Later Paul said that Jewish family heritage, titles, and traditions matter very little when it comes to being among the People of God.

Romans 9:3-5-“For I could with that I myself were accursed, separated from Christ for the sake of my brethren, my kinsmen according to the flesh, who are Israelites, to whom belongs the adoption as sons, and the glory and the covenants, and the giving of the Law and the temple service and the promises, whose are the fathers, and from whom is the Christ according to the flesh, who is over all, God blessed forever, Amen.”

Ultimately, the people of God have been and will continue to be a chosen remnant of true believers that exist in a larger body of mere professors.

God has always had a chosen remnant. For instance, Noah and his family were a remnant used to save humanity from annihilation. It is when a remnant doesn’t exist that real disaster ensues. This was the case in the story referenced by Paul in 9:29—“And just as Isaiah foretold, ‘Unless the Lord of Sabaoth had left to us a posterity, We would have become like Sodom and would have resembled Gomorrah.”

In the tragedy of Sodom and Gomorrah, God was willing to spare the city and her inhabitants if he found a remnant of faithful followers therein. The size of the remnant that Abraham negotiates with God moves from 50 to 45 to 40 to 30 to 20 to just 10. However, God didn’t find a remnant of ten. Only Abraham, Lot and their respective wives were spared as God rained down fire upon this wicked metropolis.
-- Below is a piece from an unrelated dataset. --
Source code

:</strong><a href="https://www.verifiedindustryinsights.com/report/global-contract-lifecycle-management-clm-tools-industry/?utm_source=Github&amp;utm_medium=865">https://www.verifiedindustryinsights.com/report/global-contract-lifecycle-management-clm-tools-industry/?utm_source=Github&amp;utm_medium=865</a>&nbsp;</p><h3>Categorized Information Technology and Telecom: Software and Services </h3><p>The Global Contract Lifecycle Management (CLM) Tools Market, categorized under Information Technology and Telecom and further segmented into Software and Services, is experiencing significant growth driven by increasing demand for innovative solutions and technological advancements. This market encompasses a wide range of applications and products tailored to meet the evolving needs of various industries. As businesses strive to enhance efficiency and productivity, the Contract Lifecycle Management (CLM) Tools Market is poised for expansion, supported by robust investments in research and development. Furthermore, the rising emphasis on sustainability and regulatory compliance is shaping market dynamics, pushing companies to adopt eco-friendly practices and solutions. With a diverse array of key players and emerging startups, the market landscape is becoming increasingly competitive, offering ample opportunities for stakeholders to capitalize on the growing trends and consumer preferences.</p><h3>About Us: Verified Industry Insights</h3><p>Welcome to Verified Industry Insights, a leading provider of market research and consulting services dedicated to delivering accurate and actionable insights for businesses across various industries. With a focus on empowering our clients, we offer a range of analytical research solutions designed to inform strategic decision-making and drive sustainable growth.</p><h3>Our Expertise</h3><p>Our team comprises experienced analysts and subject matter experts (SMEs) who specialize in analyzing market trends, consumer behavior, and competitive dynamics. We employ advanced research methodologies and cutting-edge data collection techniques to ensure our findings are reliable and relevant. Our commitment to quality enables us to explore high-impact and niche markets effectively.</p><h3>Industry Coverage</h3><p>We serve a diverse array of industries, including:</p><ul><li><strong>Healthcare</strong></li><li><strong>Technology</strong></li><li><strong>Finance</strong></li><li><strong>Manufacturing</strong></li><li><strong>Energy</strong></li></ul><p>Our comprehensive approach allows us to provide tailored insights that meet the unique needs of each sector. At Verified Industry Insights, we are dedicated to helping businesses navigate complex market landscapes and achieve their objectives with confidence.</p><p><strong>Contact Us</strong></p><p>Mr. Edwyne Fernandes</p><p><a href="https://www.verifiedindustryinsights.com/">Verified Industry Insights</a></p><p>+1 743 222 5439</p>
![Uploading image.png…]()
Paul’s point in Romans 9 is that a remnant does exist among the Jews of true followers of the Lord Jesus Christ and so long as there is, salvation among the Jews would continue.

Who are among the chosen people of God? Saved Jews and Gentiles, former outsiders, and a persevering remnant of faithful followers.

So What?

These elements of Paul’s defense of God’s prerogative provide us with an understanding of who the people of God are. Are you among these? Can it be said of your life that you belong to the people of God? Are you a redeemed vessel of God’s glory or are you still a broken vessel, at risk of being discarded? The good news today is this- “God although willing to demonstrate His wrath and to make His power known” is enduring “with much patience vessels of wrath prepared for destruction,” allowing them an opportunity to respond positively to His gift of salvation? Do you need to take advantage of God’s patience today?

For those who have accepted God’s grace but make demands on understanding everything about God’s choice in the matter, remember exactly who you are and who God is. You are a product of God’s creation and recreation—God is the Creator and Savior. As such He is free to do as He pleases and we don’t have the right to insist that He make explicit what He has left mysterious.